Former Canadian mayor arrested
LAVAL, Quebec (AP) — The former long-time mayor of Quebec’s third-largest city was arrested yesterday in connection with a corruption scandal.
Robert Lafreniere, head of the anti-corruption unit, said former mayor Gilles Vaillancourt is one of 37 people who face a variety of charges including fraud, conspiracy, breach of trust and gangsterism charges. Officials have not yet confirmed which specific charges Vaillancourt will face when he appears in court later Thursday. Many of the others facing charges are expected to appear in court in July.
Vaillancourt served as mayor of Laval, a suburb of Montreal, for 23 years before stepping down last November amid a public inquiry into the scandal.
Lafreniere said the investigation targeted the dismantling of an organized and structured network operating a system of corruption and collusion in the provision of public contracts.
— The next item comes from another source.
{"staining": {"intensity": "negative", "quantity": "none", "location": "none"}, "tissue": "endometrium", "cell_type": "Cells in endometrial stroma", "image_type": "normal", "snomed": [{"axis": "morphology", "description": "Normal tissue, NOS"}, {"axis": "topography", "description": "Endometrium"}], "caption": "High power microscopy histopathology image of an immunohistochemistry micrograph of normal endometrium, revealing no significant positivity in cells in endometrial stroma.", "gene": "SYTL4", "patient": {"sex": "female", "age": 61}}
“This network was well established in Laval by three distinct groups: entrepreneurs and engineers; facilitators, lawyers and notaries; and a group of individuals including a mayor and a general manager,” said Lafreniere.
“These are extremely serious accusations,” said Lafreniere, adding that investigators met with 150 witnesses, listened to 30,000 wiretap conversations and seized US$481,000 (CA$483,000). “Today’s operation is a testimony of the magnitude of the corruption phenomena we are facing.”
Gangsterism, a charge of committing offenses for a criminal organization, is usually filed against biker gangs, street gangs or mafia mobsters.
People living around Montreal, Canada’s second largest city with a population of 1.7 million, have long assumed a fair bit of corruption existed in the city’s politics, but only recently have they learned the extent of it. The Charbonneau commission, the inquiry looking into the awarding and management of public contracts in the construction industry, was created in the autumn of 2011. The inquiry has become a major source of information to understand how corrupt practices spread so widely across Quebec’s political system.
Vaillancourt, who was nicknamed the “King of Laval” after getting re-elected to the job six times, governed the city during a construction boom.
A former construction boss testified during the inquiry that Vaillancourt received a kickback on contracts. Vaillancourt denies the allegations.
Montreal’s former mayor Gerald Tremblay also resigned last year amid the public inquiry that heard testimony detailing graft and ties to organized crime in the construction industry.